The Lanes have visited Malawi every year since their first visit on a church mission trip four years ago. Their first few visits were strictly evangelistic, but in 2018, the couple began partnering with Benita Africa, a charitable organization that feeds orphans and the elderly in the villages.

“That’s when we met the people at the Kaziwo community,” Earline said. “It’s not that that’s the only place that can benefit from help, but that was where we were, and the people touched us with their desperation. You see them working in the fields; they work really, really hard, and there are just not too many opportunities.”

Last year, the Lanes had the idea to pursue an irrigation project for the community through the Rotary Club of Scott County, of which they are both members.
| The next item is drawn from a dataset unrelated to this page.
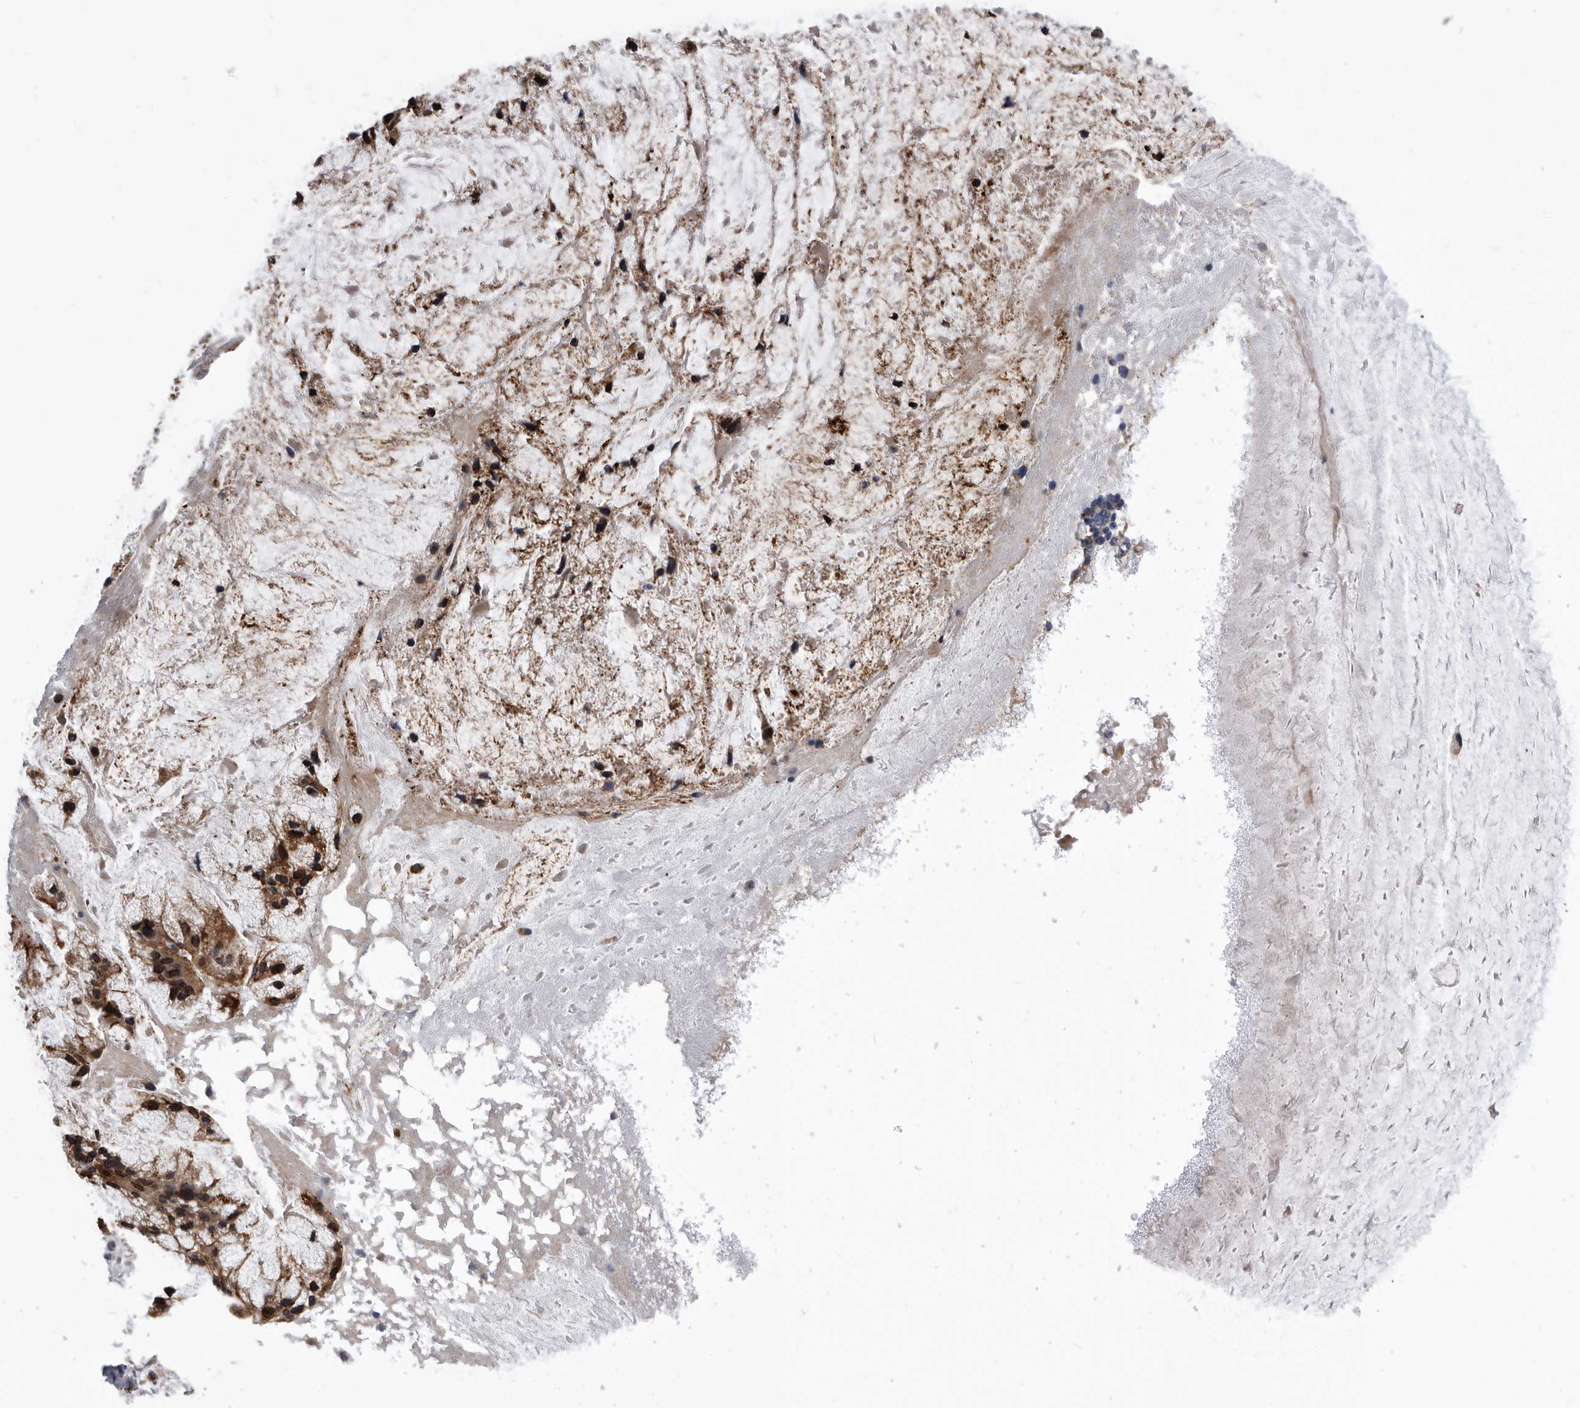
{"staining": {"intensity": "strong", "quantity": ">75%", "location": "cytoplasmic/membranous"}, "tissue": "ovarian cancer", "cell_type": "Tumor cells", "image_type": "cancer", "snomed": [{"axis": "morphology", "description": "Cystadenocarcinoma, mucinous, NOS"}, {"axis": "topography", "description": "Ovary"}], "caption": "This image reveals IHC staining of mucinous cystadenocarcinoma (ovarian), with high strong cytoplasmic/membranous staining in about >75% of tumor cells.", "gene": "BAIAP3", "patient": {"sex": "female", "age": 37}}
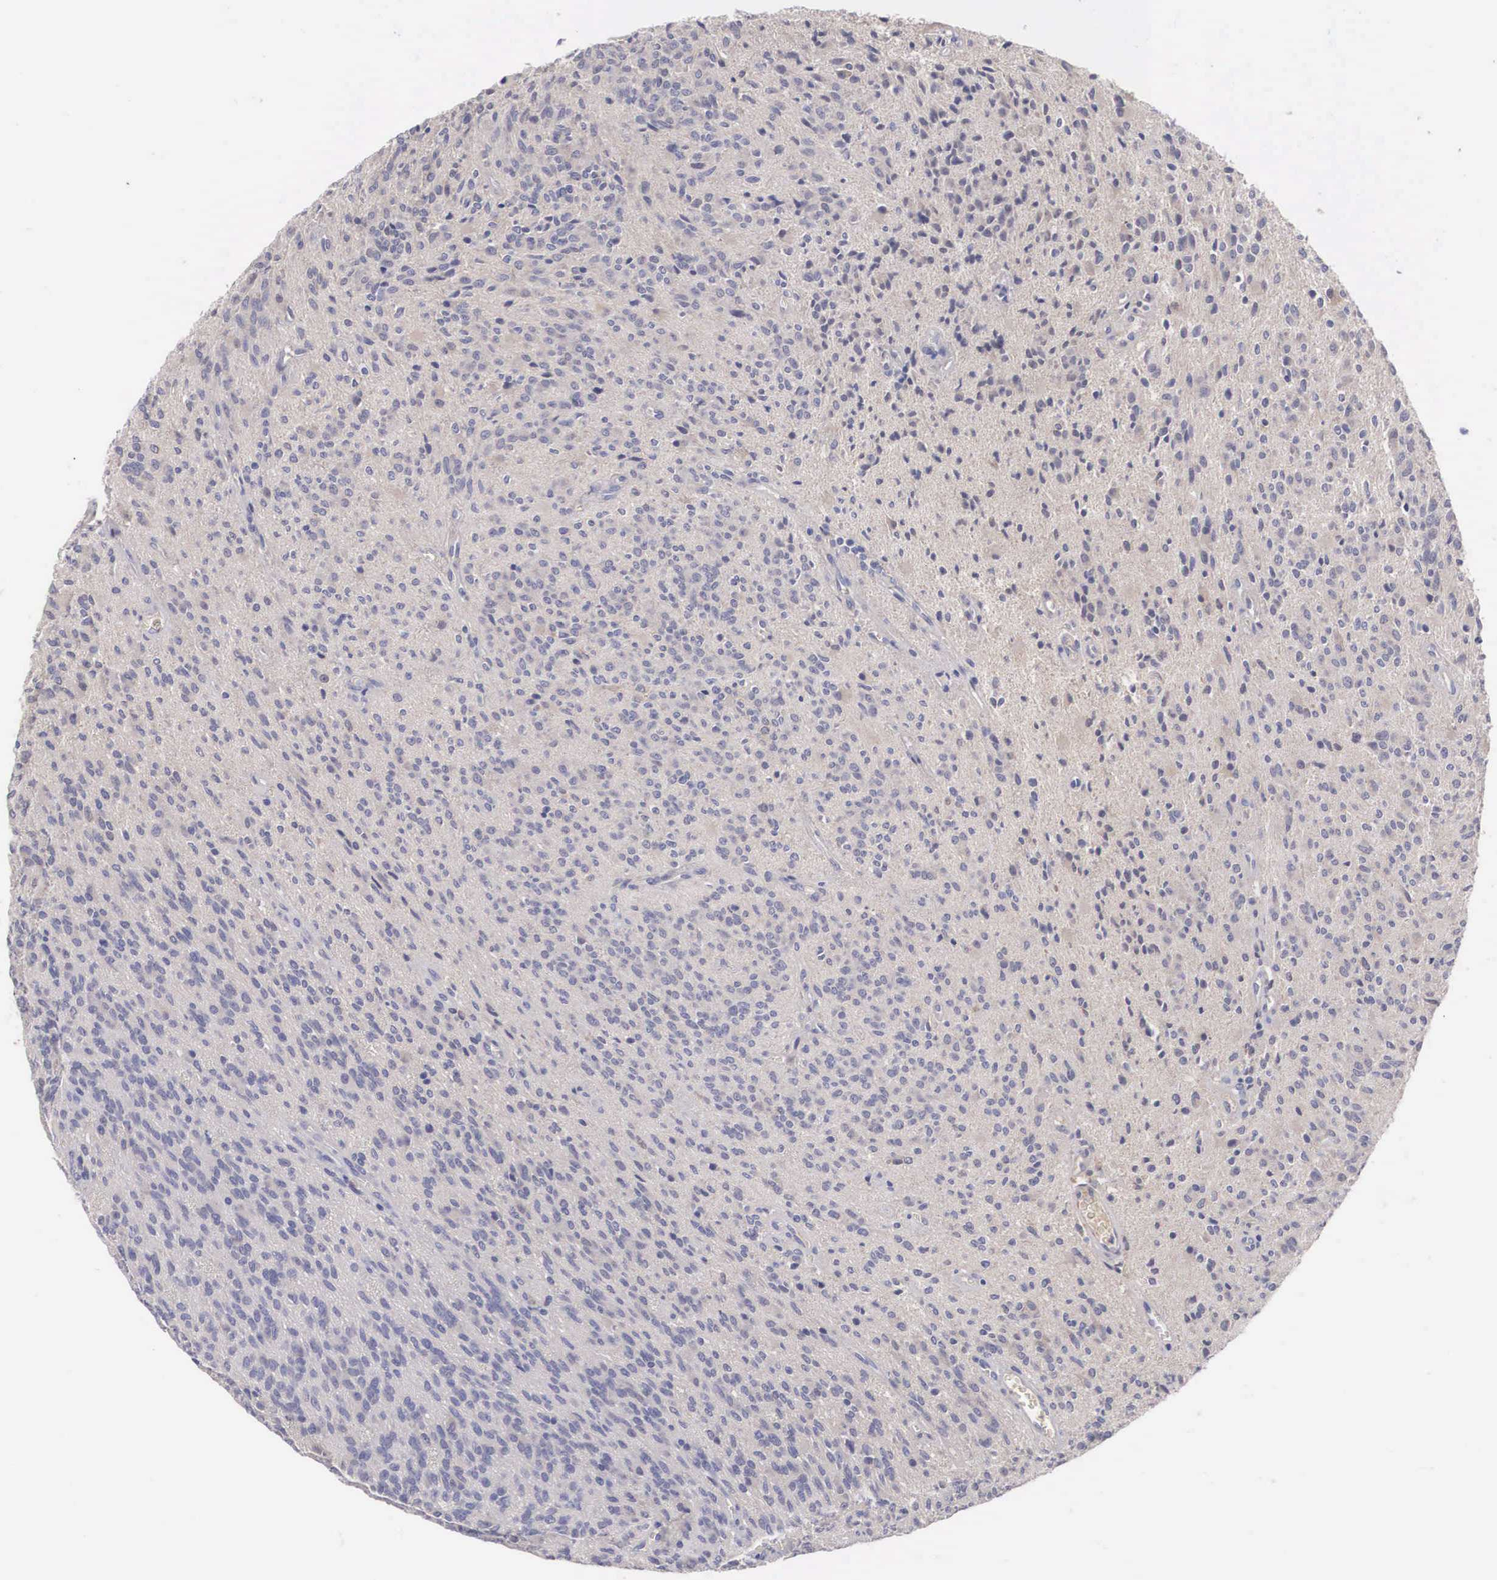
{"staining": {"intensity": "weak", "quantity": "25%-75%", "location": "cytoplasmic/membranous"}, "tissue": "glioma", "cell_type": "Tumor cells", "image_type": "cancer", "snomed": [{"axis": "morphology", "description": "Glioma, malignant, Low grade"}, {"axis": "topography", "description": "Brain"}], "caption": "This image shows IHC staining of glioma, with low weak cytoplasmic/membranous positivity in about 25%-75% of tumor cells.", "gene": "ABHD4", "patient": {"sex": "female", "age": 15}}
This is the biggest international project the club has ever done, Earline said.

Project benefits

If a reliable water source is provided through irrigation, which is the aim of the project, farmers can extend the growing season from one to two or three times per year, depending on the crop, instead of depending on one season of rain.

The harvests will provide a source of income for other needs, such as children’s education and seeds and fertilizer. Farmers can also focus on developing better farming methods, which will strengthen the overall position of the villages.
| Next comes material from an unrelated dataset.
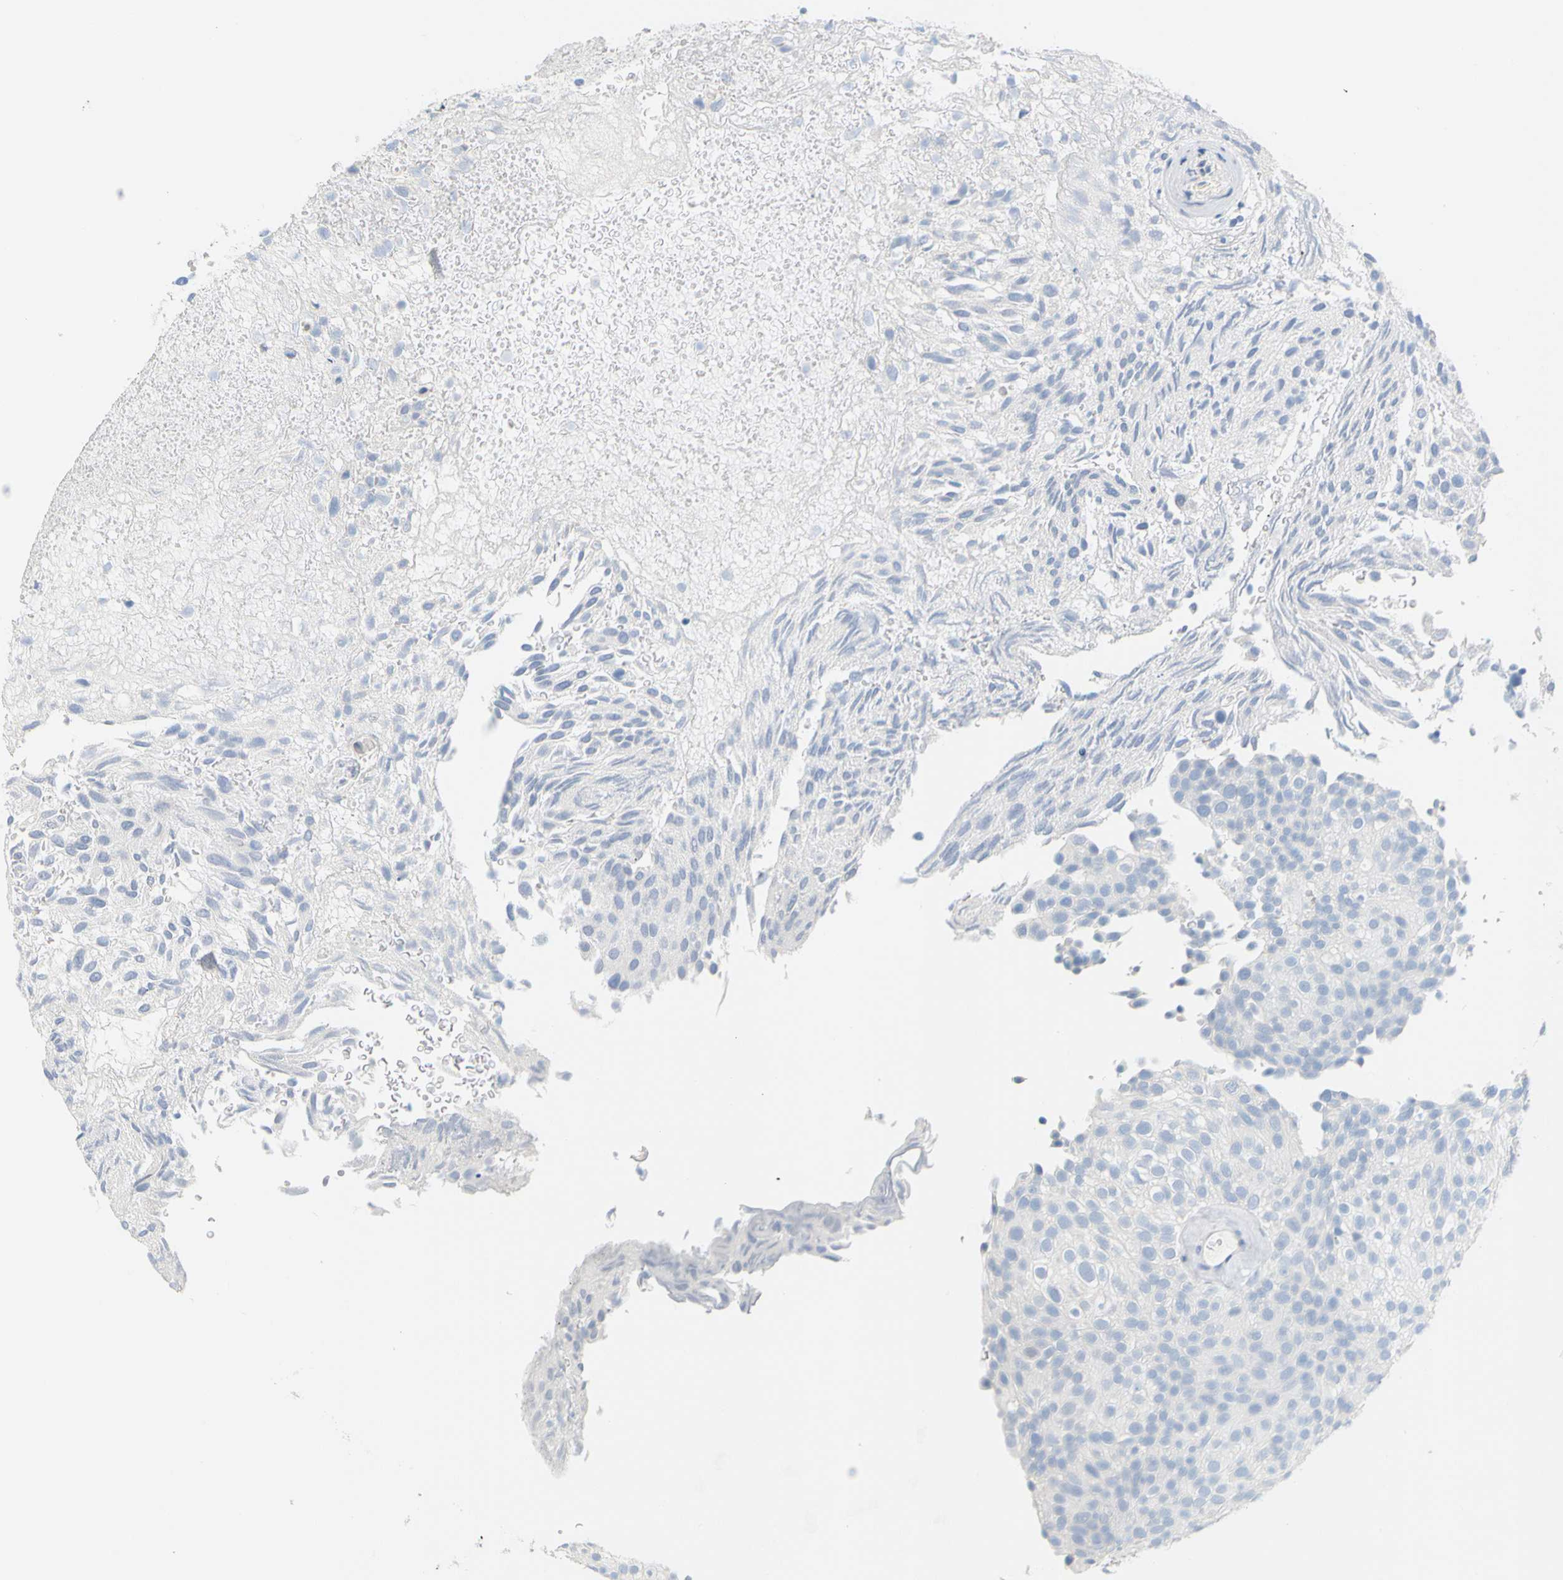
{"staining": {"intensity": "negative", "quantity": "none", "location": "none"}, "tissue": "urothelial cancer", "cell_type": "Tumor cells", "image_type": "cancer", "snomed": [{"axis": "morphology", "description": "Urothelial carcinoma, Low grade"}, {"axis": "topography", "description": "Urinary bladder"}], "caption": "This is an IHC image of human urothelial cancer. There is no expression in tumor cells.", "gene": "OPN1SW", "patient": {"sex": "male", "age": 78}}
“This will also be a source of drinking water, as well as an irrigation system,” Earline said. “It’ll be over 25 acres of land. … With this system, 50 families can grow a garden, enough to supply them until the next growing season, and they can rotate during three growing seasons.”

Raising funds

The projected cost for the project is $70,000. The club is in the process of applying for a matching grant through Rotary International, which would cover about half the cost.

Club members’ contributions, along with donations received from churches, individuals and other Rotary Clubs, total about $20,000 so far, leaving about $17,000-20,000 more to raise, Earline said. Once the funds are raised, a Rotary Club in Malawi will oversee the funds and the construction of the project.

“We’re a small club, and $70,000 is a lot of money, but they (club members) have been 100% supportive and behind it,” Earline said. “So we’re all excited about starting it and getting the grant submitted. We’re committed to the project to see it through.”

How to help

Tax-deductible donations can be mailed to Rotary Club of Scott County Virginia, Attn: Kaziwo Irrigation Project, P.O. Box 728, Gate City, VA 24251 or made via a PayPal link, which can be accessed on the “Rotary Club of Scott County Virginia” Facebook page.

“Giving just a little can make such a tremendous difference,” Earline said. “If anyone is interested, there’s no amount too small, because it’s amazing what can happen with just a little bit.”